Global air freight volumes grew at an average rate of 4.1 per cent in the first six months of 2014 (January-June) although the air freight market grew at a slower pace of 2.3 per cent in June, compared to the 4.9 per cent growth reported for May, data released by the International Air Transport Association (IATA) showed.

The growth in demand of the air freight market (measured in freight tonne kilometers) during the first half of 2014, at 4.1 per cent, was much stronger than the weak 1.4% increase reported for the full-year 2013 over 2012 levels.

The strengthened growth has been underpinned by improving global trade and stronger business activity over the past year, IATA noted.

''At the half-way point of the year, it is clear that overall cargo demand is much stronger than in 2013,'' said Tony Tyler, IATA's director general and CEO.

Carriers in Asia-Pacific and the Middle East have been the biggest beneficiaries of the improved market conditions, he said, adding that Europe is doing reasonably well, albeit slowly while the Americas remain in a weak spot.

The Middle East carriers recorded the strongest expansion, with air cargo volumes up 7.0 per cent in June and overall growth at 10.0 per cent year-to-date.

A general improvement in the economic environment may not always translate to an improvement in air cargo traffic for there are other extraneous risk factors - from conflicts and sanctions to potential national defaults and fear of the Ebola outbreak.

Also, while air cargo is slowly emerging from two years in the doldrums, logistics has become an even more intensely competitive sector.

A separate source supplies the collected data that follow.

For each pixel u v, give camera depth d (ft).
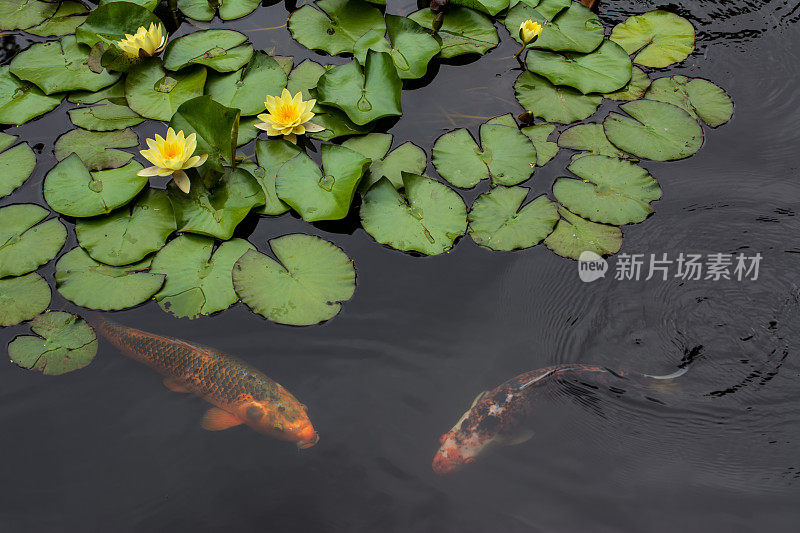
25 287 9.77
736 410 8.79
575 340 9.47
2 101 12.49
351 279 9.91
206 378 8.64
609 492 7.89
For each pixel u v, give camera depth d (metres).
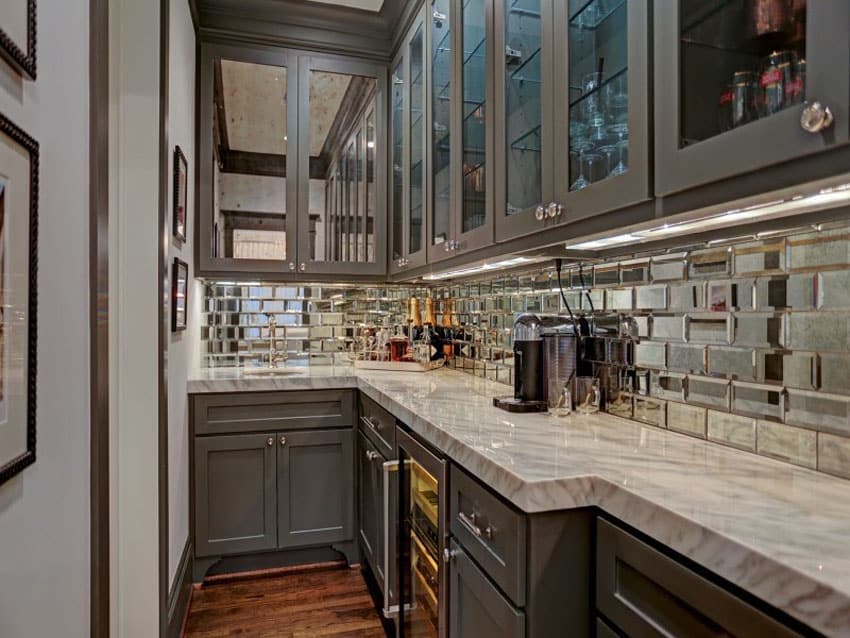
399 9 2.68
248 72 2.77
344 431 2.67
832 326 1.02
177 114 2.09
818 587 0.62
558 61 1.29
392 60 2.90
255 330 3.05
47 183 0.80
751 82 0.82
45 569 0.80
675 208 0.97
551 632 1.06
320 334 3.15
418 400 1.91
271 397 2.58
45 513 0.80
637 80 1.03
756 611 0.71
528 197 1.48
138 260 1.76
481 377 2.54
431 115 2.23
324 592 2.43
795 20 0.74
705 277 1.31
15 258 0.67
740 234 1.19
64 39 0.87
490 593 1.18
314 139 2.88
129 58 1.74
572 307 1.84
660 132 0.98
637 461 1.14
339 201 2.92
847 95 0.65
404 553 1.88
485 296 2.50
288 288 3.10
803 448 1.08
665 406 1.44
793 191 0.78
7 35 0.65
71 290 0.91
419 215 2.45
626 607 0.97
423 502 1.67
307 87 2.84
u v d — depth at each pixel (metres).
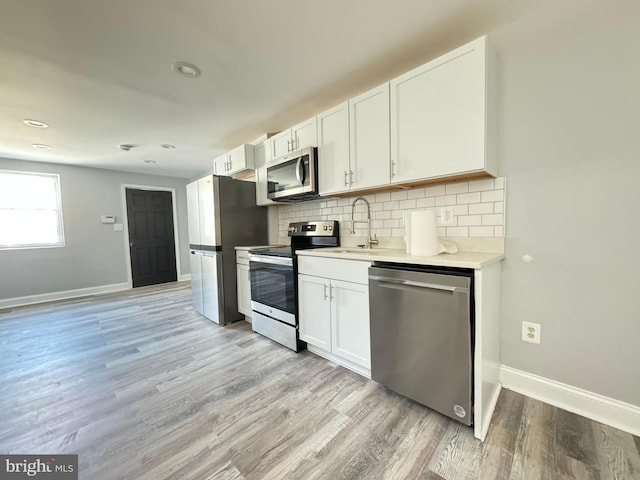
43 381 1.94
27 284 4.20
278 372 2.01
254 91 2.28
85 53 1.74
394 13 1.47
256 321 2.79
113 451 1.31
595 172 1.41
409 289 1.51
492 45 1.64
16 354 2.38
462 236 1.87
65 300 4.30
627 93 1.31
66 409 1.63
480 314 1.32
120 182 5.06
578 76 1.42
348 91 2.30
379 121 1.92
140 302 4.12
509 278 1.70
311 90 2.28
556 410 1.53
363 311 1.82
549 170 1.53
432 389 1.47
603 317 1.42
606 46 1.35
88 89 2.18
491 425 1.43
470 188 1.82
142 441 1.38
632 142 1.31
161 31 1.57
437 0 1.39
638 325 1.34
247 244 3.25
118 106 2.48
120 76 2.01
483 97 1.46
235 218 3.16
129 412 1.59
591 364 1.47
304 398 1.69
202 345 2.52
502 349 1.75
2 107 2.44
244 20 1.50
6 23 1.46
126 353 2.38
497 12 1.49
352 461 1.24
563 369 1.55
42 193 4.37
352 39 1.68
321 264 2.08
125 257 5.11
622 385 1.39
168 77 2.04
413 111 1.73
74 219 4.59
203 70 1.97
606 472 1.15
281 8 1.42
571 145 1.46
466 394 1.34
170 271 5.66
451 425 1.44
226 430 1.44
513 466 1.19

''Shippers value faster end-to-end transit times, greater reliability and improved efficiency. More clearly than ever, the building blocks for the future of air cargo are found in global programs such as e-Freight and Cargo 2000. These are helping the entire value chain to deliver on the expectations of their customers,'' said Tyler.

Asia-Pacific airlines' freight volume grew 4.9 per cent in June, continuing the trend of strengthening results following the declines in the first quarter of the year. For the year-to-date, Asia-Pacific cargo is up 4.6 per cent, and with Chinese manufacturing expanding again for the first time since December 2013, growth looks set to continue. Capacity expanded 4.3 per cent.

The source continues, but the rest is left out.